今日は、銀座のお店と、そこに関わる「お茶」の話をしようと思います。
まずお知らせですが、MAMEHICO銀座店は1月の後半から2月にかけて、少しリニューアルをします。リニューアルといっても内装を変えるわけではなく、「通常の営業をやめて、イベント中心の営業にしてみる」という試みです。
これは、ボクたちが本来やりたかった「理想のカフェ」を追求できないかなと。奇をてらわず「素材の良さ」と「素直さ」で勝負したい。ただ、この「素材の良さ」というのが、今の世の中ではなかなか伝わりにくいんですね。
「産みたて卵のマヨネーズ」より「ガーリックマヨネーズ」のほうが分かりやすくて売れる。ラーメンだって、良い素材のスープより、「〇〇系・背脂マシマシ」みたいな記号のほうが人気が出るわけです。
それはわかっているけど、そんなジレンマに対して、またボクなりの挑戦を銀座でやってみたい。

「お茶」の国なのに「TEA」をありがたがる違和感
さて、今日の話題は「紅茶」です。ボクはこれについて10年以上言い続けていますが、誰も耳を傾けてくれません。
みんな「紅茶(こうちゃ)」と言ってるくせに、なんで「TEA(ティー)」をありがたがるのかね?
「紅茶ください」と注文して、「レモンティーにしますか?ミルクティーにしますか?」と返ってくる。いや、「レモン茶」じゃないの?と。この「チャ」と「ティー」の違いに、みんな無頓着すぎやしませんか。

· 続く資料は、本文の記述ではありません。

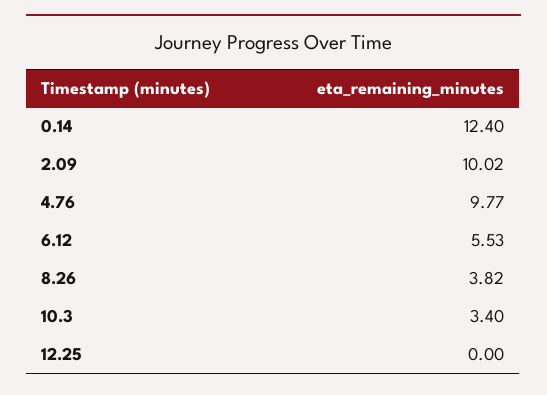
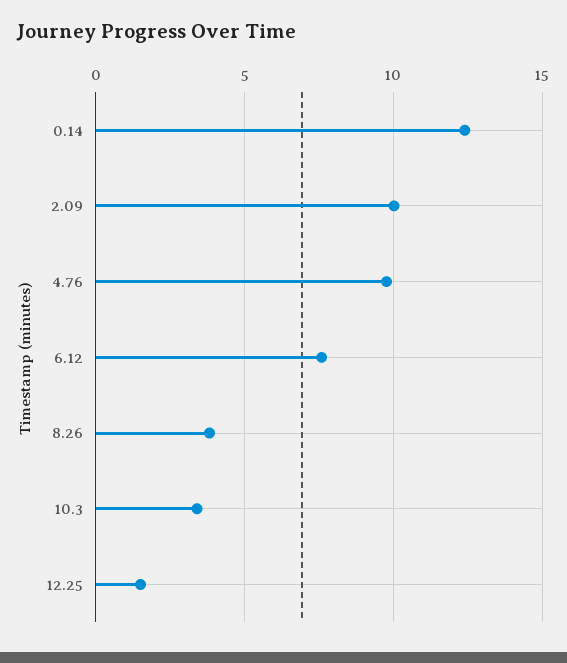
  {
    "0.14": 12.4,
    "2.09": 10.02,
    "4.76": 9.77,
-   "6.12": 5.53,
+   "6.12": 7.5,
    "8.26": 3.82,
    "10.3": 3.4,
-   "12.25": 0
+   "12.25": 1.5
  }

そもそもお茶は、中国の雲南あたりが原産のツバキ科の植物です。本来はアジアの植物。それがヨーロッパへ輸出される過程で、広東語系の「チャ」と、福建語系の「テ」という呼び名が広まり、ヨーロッパでは「ティー」になった。
その後、アヘン戦争やボストン茶会事件などの歴史を経て、イギリスが中国に頼らず自国の植民地(インド)でアッサム種を見つけ、それを「紅茶(英国紅茶)」としてブランディングしたわけです。
マーケティングに踊らされる「お茶大国」ニッポン
日本は本来、お茶の国です。ツバキも生えるし、美味しいお茶だって採れる。それなのに、自分の国のお茶産業が衰退しているにもかかわらず、輸入された「TEA」をありがたがっているって、ほんとこの国はなんなのかなーとずっと思ってます。
ピーターラビット、スコーン、レースのカーテン……。
そういう欧米のマーケティングによって作られた「優雅なアフタヌーンティー」の世界観に踊らされてるわけね。農産物としてのお茶そのものより、「雰囲気」を飲まされてる。それはそれでいんですけど、日本の茶農家の衰退は止まらないわけです。

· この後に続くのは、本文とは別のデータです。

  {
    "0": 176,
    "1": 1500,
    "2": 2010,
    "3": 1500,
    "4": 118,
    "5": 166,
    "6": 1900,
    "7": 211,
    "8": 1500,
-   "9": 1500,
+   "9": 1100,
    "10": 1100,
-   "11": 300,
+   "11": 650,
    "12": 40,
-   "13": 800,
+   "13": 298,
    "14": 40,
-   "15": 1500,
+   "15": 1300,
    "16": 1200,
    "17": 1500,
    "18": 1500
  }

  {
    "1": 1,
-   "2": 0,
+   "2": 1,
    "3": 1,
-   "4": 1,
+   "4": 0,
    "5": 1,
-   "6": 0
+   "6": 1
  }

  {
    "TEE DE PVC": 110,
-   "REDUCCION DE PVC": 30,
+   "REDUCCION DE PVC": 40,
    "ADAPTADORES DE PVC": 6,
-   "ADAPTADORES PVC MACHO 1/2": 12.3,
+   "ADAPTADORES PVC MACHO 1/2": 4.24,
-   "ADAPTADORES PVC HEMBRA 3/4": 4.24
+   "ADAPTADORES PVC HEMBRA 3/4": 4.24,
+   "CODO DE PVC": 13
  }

だからMAMEHICOでは、宮崎の緑茶(釜炒り茶)や、宮崎のウーロン茶を推しています。無農薬で、生産者の顔が見えて、香りが高くて、本当に美味しい。
「日本茶」というとカフェでは売れにくいけれど、やっぱり美味しいものを届けたいわね。

「春は桜紅茶、秋は焼き芋紅茶」ってなんなのよ?
ボクがもう一つ、納得できないのが「着香(フレーバー)茶」。
紅茶そのものの質より、後からつけた香りのほうを重視しすぎてる。アールグレイ(ベルガモットの香り)くらいなら分かりますよ。でも、最近の香り付けはやりすぎでしょう。
バナナ、ピーチ、マロン、マスカット、ストロベリー、桜に焼き芋!?
科学者が作った、実態の伴わないケミカルな香りをつけたお茶。もうじき春になれば「桜の紅茶」なんてポスターが出ますが、桜の香りなんかないんだってば、桜餅の葉っぱの香りで、桜っていうのはどうなの。
「果汁1%」のイチゴミルクで「農家を応援します!」と言われても「どこがやねん?」と思いますが、はて、お茶本来の味を、MAMEHICOはもっと伝えたい。

銀座で「素直なお茶」への回帰を
以前はお店でも、オーガニックのアッサムや、スリランカのヌワラエリア、ディンブラ、台湾茶、日本茶も各種産地や質にこだわって用意していたんですよ。でも、お客さんから「お紅茶は、マルコポーロあります?」って聞かれたりして、MAMEHICOでのお茶は衰退した過去があります。
お店としては、お客さんが望むものを出すのが正解ですから。
今、紅茶の価格も上がっていますが、新しい銀座店で、いま一度「お茶本来の美味しさ」を復権させられないかと企んでいるんです。香料に頼らない、茶葉の味がするお茶。マーケティングよりも素材の良さを。
そんな偏屈なカフェを銀座でやろうと思ってますので、どうぞよろしくお願いします。
再開は2月中旬を考えています。